Fisco: paga il contribuente per l’errore del commercialista

Redazione 10/05/12

Anna Costagliola

Il contribuente risponde del reato di omessa dichiarazione IVA anche se la mancata trasmissione dei dati al fisco sia imputabile a negligenza del commercialista. È questo il principio affermato nella sentenza n. 16958 dell’8 maggio 2012 con cui la Corte di Cassazione ha confermato la condanna per il reato di cui all’art. 5 del D.Lgs. 74/2000 inflitta dalla Corte d’Appello al legale rappresentante di una società per aver omesso di presentare le prescritte dichiarazioni IVA per i periodi di imposta relativi agli anni 1999, 2000, 2002 e 2003. L’imputato era ricorso in Cassazione allegando il difetto dell’elemento soggettivo del reato in questione, in quanto l’omessa trasmissione delle dichiarazioni era dovuta «a colpa e/o negligenza del proprio commercialista», cui era stata affidata per quegli anni la tenuta della contabilità.

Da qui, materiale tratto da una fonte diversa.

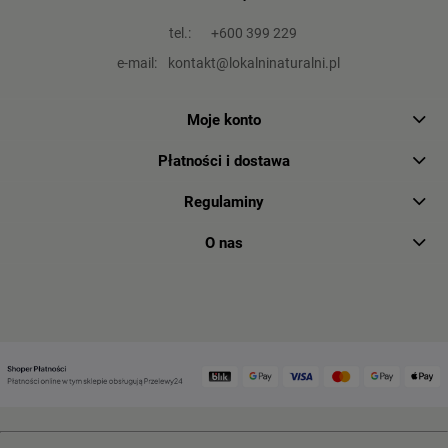
tel.:
+600 399 229
e-mail:
kontakt@lokalninaturalni.pl
Moje konto
Płatności i dostawa
Regulaminy
O nas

Ai giudici di legittimità le censure dedotte dal ricorrente sono apparse del tutto generiche e infondate, perché in contrasto con quanto accertato e congruamente motivato dai giudici del merito. Peraltro, ad ulteriore motivo del rigetto della impugnazione proposta, gli Ermellini sottolineano come l’affidamento ad un commercialista del mandato a trasmettere per via telematica la dichiarazione dei redditi alla competente Agenzia delle Entrate non esoneri il soggetto obbligato alla dichiarazione dei redditi a vigilare affinché tale mandato sia puntualmente adempiuto. Dunque ricorrono entrambi gli elementi, oggettivo e soggettivo, del reato imputato, ad onta dell’eventuale colpa o negligenza del commercialista per il mancato e tempestivo invio dei dati al fisco. Tanto è valso a dichiarare inammissibile il ricorso, con condanna dell’imputato alla rifusione delle spese di lite, salva, in ogni caso, sul piano civilistico, la possibilità di chiamare in causa il professionista che ha sbagliato per ottenere il risarcimento del danno.